No matter how many times I see the Colloseum, it is still awe inspiring.  It stands 50 meters tall, and is 188 meters in length and 156 meters in width.  The true name is the Flavian Amphitheatre named after the Roman emperor who had it built in the year 74AD.  Outside a gigantic statue was built in the memory of Nero -so large it was called a collosus.  Folks would arrange to meet at the Collosus and thus the name Colloseum became synonymus with sports buildings  The floor of the Flaviaun Amphitheatre was covered with sand.  The Latin work for sand is 'arena'.  There were seats for over 50,000 people and standing room for another 20,000.  Due to the efficiencies in the buildings, the number of entrances, many still numbered and the many stair ways, it is said they could fill or empty they building of all 70,000+ in 10 minutes or less.

This sculpture of Jesus by Michelangelo and supposedly completed by Bernini, stands in a little church just behind the Pantheon.  No one seems to know it is there.  We happened to stumble across it a few weeks ago when I was here with Larraine and Clancey.  I now know it is the only original Michelangelo that you can touch.  He could make marble feel like real skin, with each muscle


In the evening we all returned to L'Archetta, the best pizza and spaghetti in town,  Over 100 different kids of Spaghetti and every one is absolutely delicious.

Thursday, 24 March 2011

March 24, 2011 Thursday in Rome Day 4

Today we had another great coffee and disappointing breakfast in the hotel and then walked over to the Vatican to meet with our tour guide,Luke, the same guide we had for the Colloseum 3 weeks ago.
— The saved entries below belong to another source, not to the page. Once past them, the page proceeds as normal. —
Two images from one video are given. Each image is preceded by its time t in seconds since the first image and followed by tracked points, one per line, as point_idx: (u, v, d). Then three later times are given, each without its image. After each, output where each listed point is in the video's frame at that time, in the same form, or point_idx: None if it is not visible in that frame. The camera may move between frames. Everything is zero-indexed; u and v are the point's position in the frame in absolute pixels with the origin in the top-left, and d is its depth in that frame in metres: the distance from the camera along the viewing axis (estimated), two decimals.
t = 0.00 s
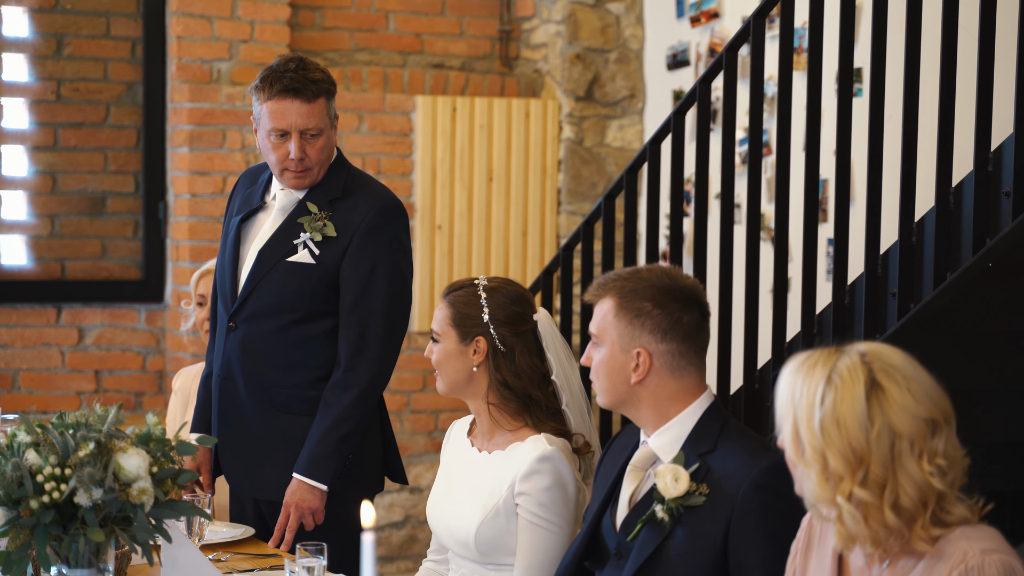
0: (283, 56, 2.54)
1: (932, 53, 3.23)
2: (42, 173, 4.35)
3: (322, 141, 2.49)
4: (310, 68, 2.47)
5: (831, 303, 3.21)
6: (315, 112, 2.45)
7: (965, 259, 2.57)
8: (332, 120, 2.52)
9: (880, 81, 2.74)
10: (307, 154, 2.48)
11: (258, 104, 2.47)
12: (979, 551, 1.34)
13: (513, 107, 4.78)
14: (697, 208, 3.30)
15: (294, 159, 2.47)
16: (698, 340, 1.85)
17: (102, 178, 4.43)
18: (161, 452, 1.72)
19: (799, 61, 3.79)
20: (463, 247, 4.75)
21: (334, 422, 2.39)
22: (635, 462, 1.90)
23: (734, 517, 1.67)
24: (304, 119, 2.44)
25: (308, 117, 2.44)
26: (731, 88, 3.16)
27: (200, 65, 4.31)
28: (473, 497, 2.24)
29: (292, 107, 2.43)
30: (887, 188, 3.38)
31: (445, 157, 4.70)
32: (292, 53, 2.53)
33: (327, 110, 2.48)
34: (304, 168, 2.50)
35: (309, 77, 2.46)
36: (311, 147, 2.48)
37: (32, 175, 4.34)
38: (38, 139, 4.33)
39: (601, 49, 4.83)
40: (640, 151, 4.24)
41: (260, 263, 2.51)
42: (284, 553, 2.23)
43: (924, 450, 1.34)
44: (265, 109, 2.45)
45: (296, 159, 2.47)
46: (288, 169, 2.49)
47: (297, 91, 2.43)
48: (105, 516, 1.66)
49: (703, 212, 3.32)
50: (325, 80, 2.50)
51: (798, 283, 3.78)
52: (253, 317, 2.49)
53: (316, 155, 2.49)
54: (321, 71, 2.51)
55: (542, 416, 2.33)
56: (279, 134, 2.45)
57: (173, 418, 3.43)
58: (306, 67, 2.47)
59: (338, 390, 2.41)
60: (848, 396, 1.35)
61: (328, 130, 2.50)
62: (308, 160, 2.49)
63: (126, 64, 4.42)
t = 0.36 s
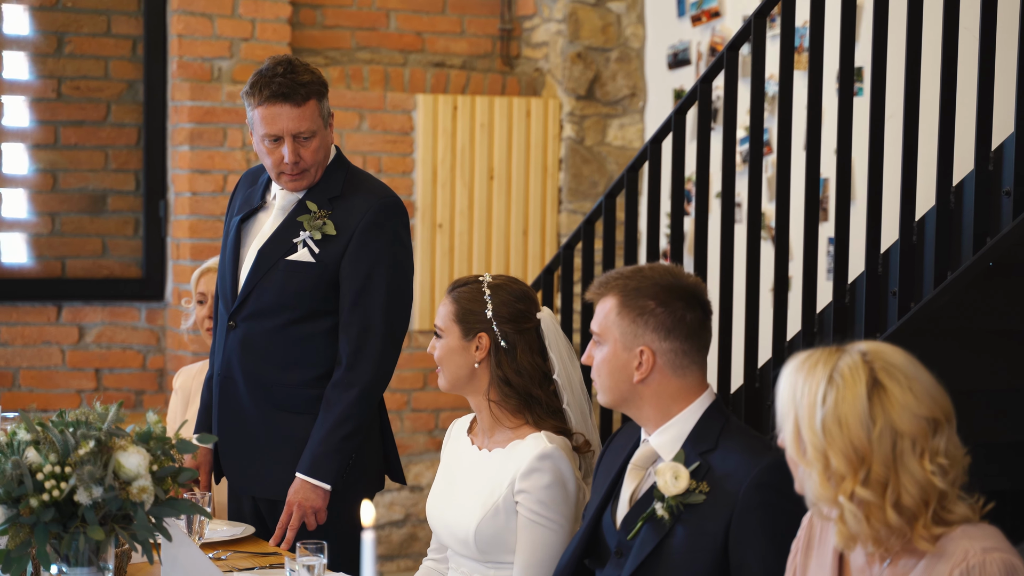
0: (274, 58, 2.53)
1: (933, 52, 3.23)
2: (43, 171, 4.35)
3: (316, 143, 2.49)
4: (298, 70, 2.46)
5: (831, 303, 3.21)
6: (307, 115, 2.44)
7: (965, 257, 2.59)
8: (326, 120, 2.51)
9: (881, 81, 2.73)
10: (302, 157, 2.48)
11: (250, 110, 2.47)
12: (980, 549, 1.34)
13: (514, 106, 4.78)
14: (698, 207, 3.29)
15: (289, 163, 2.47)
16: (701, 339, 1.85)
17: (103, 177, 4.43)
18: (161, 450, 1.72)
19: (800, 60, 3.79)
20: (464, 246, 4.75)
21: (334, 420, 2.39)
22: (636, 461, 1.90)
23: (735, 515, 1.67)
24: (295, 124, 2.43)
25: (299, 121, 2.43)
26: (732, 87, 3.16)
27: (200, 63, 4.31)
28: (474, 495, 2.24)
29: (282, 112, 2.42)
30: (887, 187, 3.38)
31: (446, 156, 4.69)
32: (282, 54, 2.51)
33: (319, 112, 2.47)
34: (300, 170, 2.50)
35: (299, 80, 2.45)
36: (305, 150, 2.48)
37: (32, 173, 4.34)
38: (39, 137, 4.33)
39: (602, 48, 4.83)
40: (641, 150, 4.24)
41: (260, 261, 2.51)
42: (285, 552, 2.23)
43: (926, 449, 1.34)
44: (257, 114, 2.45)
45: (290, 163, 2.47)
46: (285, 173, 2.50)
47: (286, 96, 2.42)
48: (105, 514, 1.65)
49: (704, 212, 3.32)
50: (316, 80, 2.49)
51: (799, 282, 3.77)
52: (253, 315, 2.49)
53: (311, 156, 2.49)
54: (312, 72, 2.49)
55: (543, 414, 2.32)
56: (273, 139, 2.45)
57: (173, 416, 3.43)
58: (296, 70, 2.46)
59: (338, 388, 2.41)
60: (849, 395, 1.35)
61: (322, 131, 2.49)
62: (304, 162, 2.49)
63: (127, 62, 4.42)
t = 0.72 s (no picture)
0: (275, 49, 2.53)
1: (932, 45, 3.23)
2: (40, 164, 4.34)
3: (314, 133, 2.49)
4: (300, 61, 2.47)
5: (828, 296, 3.22)
6: (307, 105, 2.44)
7: (962, 253, 2.58)
8: (325, 111, 2.51)
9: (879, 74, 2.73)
10: (300, 146, 2.48)
11: (250, 99, 2.47)
12: (975, 542, 1.35)
13: (511, 100, 4.78)
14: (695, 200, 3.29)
15: (287, 152, 2.47)
16: (698, 332, 1.86)
17: (100, 170, 4.43)
18: (159, 443, 1.71)
19: (797, 54, 3.79)
20: (461, 239, 4.75)
21: (328, 413, 2.39)
22: (634, 454, 1.90)
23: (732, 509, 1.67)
24: (295, 112, 2.43)
25: (299, 110, 2.43)
26: (730, 81, 3.16)
27: (198, 56, 4.30)
28: (472, 489, 2.24)
29: (283, 101, 2.42)
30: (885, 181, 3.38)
31: (444, 149, 4.69)
32: (284, 46, 2.52)
33: (319, 102, 2.47)
34: (298, 160, 2.50)
35: (299, 69, 2.45)
36: (304, 139, 2.48)
37: (29, 166, 4.33)
38: (36, 130, 4.32)
39: (599, 42, 4.83)
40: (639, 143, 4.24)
41: (255, 253, 2.51)
42: (282, 545, 2.23)
43: (920, 442, 1.34)
44: (257, 102, 2.45)
45: (289, 151, 2.47)
46: (282, 162, 2.49)
47: (287, 84, 2.43)
48: (104, 506, 1.65)
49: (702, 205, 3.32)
50: (317, 72, 2.49)
51: (796, 276, 3.78)
52: (246, 305, 2.50)
53: (310, 146, 2.49)
54: (312, 63, 2.50)
55: (539, 407, 2.33)
56: (272, 127, 2.45)
57: (171, 409, 3.43)
58: (296, 60, 2.46)
59: (334, 380, 2.41)
60: (843, 390, 1.35)
61: (321, 121, 2.49)
62: (302, 152, 2.49)
63: (124, 55, 4.41)
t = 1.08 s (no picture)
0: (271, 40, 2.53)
1: (930, 37, 3.23)
2: (37, 156, 4.33)
3: (312, 124, 2.48)
4: (296, 51, 2.46)
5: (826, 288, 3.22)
6: (304, 95, 2.44)
7: (960, 245, 2.59)
8: (322, 102, 2.50)
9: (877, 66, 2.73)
10: (298, 137, 2.48)
11: (247, 90, 2.46)
12: (973, 532, 1.35)
13: (509, 92, 4.77)
14: (693, 193, 3.29)
15: (285, 143, 2.47)
16: (699, 324, 1.86)
17: (97, 162, 4.42)
18: (158, 435, 1.71)
19: (795, 46, 3.79)
20: (459, 231, 4.75)
21: (327, 404, 2.39)
22: (633, 446, 1.90)
23: (731, 501, 1.67)
24: (292, 103, 2.43)
25: (296, 101, 2.43)
26: (728, 73, 3.15)
27: (195, 49, 4.29)
28: (470, 480, 2.25)
29: (280, 91, 2.42)
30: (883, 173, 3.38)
31: (441, 142, 4.69)
32: (280, 37, 2.51)
33: (315, 93, 2.47)
34: (296, 152, 2.49)
35: (296, 59, 2.45)
36: (301, 130, 2.47)
37: (26, 158, 4.32)
38: (33, 122, 4.31)
39: (597, 34, 4.82)
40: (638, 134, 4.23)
41: (254, 246, 2.51)
42: (281, 537, 2.24)
43: (918, 435, 1.34)
44: (254, 93, 2.44)
45: (286, 142, 2.46)
46: (281, 153, 2.49)
47: (283, 75, 2.42)
48: (102, 498, 1.63)
49: (700, 196, 3.32)
50: (313, 62, 2.49)
51: (794, 268, 3.78)
52: (246, 299, 2.50)
53: (307, 137, 2.48)
54: (309, 54, 2.49)
55: (537, 400, 2.33)
56: (269, 118, 2.44)
57: (169, 402, 3.43)
58: (292, 50, 2.46)
59: (331, 372, 2.41)
60: (841, 383, 1.35)
61: (318, 112, 2.49)
62: (300, 143, 2.49)
63: (122, 47, 4.40)
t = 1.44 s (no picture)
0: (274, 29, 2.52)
1: (927, 29, 3.23)
2: (32, 147, 4.32)
3: (312, 114, 2.48)
4: (299, 41, 2.46)
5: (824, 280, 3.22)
6: (304, 84, 2.43)
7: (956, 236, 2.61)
8: (323, 92, 2.50)
9: (873, 58, 2.73)
10: (298, 126, 2.47)
11: (248, 78, 2.46)
12: (970, 523, 1.35)
13: (505, 83, 4.77)
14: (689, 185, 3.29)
15: (284, 131, 2.46)
16: (698, 315, 1.87)
17: (92, 153, 4.41)
18: (155, 426, 1.70)
19: (792, 38, 3.78)
20: (455, 223, 4.74)
21: (324, 396, 2.39)
22: (630, 438, 1.90)
23: (728, 492, 1.67)
24: (293, 92, 2.42)
25: (297, 89, 2.43)
26: (725, 64, 3.15)
27: (190, 40, 4.27)
28: (466, 472, 2.25)
29: (281, 79, 2.42)
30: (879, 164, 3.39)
31: (437, 133, 4.68)
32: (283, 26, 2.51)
33: (317, 82, 2.47)
34: (296, 140, 2.49)
35: (298, 48, 2.45)
36: (302, 119, 2.47)
37: (21, 149, 4.31)
38: (28, 113, 4.30)
39: (593, 26, 4.81)
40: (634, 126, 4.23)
41: (254, 237, 2.50)
42: (277, 528, 2.24)
43: (918, 426, 1.35)
44: (255, 81, 2.44)
45: (286, 131, 2.46)
46: (280, 142, 2.49)
47: (285, 63, 2.42)
48: (99, 489, 1.61)
49: (697, 187, 3.31)
50: (315, 52, 2.49)
51: (790, 260, 3.79)
52: (247, 290, 2.50)
53: (307, 126, 2.48)
54: (311, 43, 2.49)
55: (535, 391, 2.33)
56: (269, 106, 2.44)
57: (165, 393, 3.42)
58: (295, 40, 2.46)
59: (328, 364, 2.41)
60: (841, 374, 1.35)
61: (319, 101, 2.48)
62: (300, 132, 2.48)
63: (117, 38, 4.38)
We spent about 3 hours in the various Vatican museums including:
The Tapestry room, full of giant tapestries designed by the painter Raffael and woven in Belgium in the 16th century


The map room, full of ancient maps and globes of various parts of the world at different periods of time.

Many galleries of the most valuable paintings by the most famous painters eg Caravaggio to the Sistine Chapel, where we were not allowed to take photos although we saw many people doing so, the Gardens,

and the many galleries of sculptures from ancient Greece and Egypt



to the Rennaissance stars such as Michelangelo and Bernini.

Pieta by Michelangelo

 Much of this art was owned by well-known dudes like Nero circa 60AD and Constantine circa 350AD. Much of this art was pillaged by the Vatican from the Colloseum and the Pantheon etc.

After the Vatican tour we all went around to St Peter's Square. Tamara and I took a guided tour of the Basilica while Rick & Bob had a quick look around and headed to the pub. In the Basilica we saw the altar designed by Bernini.  Bernini used 62,000 tons of Bronze to build this altar, much of it from melting down all the bronze from the Pantheon

 In the Basilica we also saw the Dome designed by Michelangelo.  This Dome is taller than the Statue of Liberty. 
Then Tamara and I climbed the 551 steps to the top of the Dome.
The bronze ball on the top of the dome is the highest point in Rome. By law, nothing can be built taller.

Here are the statues on the from of St. Peter's Basilica as taken from the ground.


And here they are at their level, only 220 steps of the total 551 to the top, just to give an idea how big that dome is.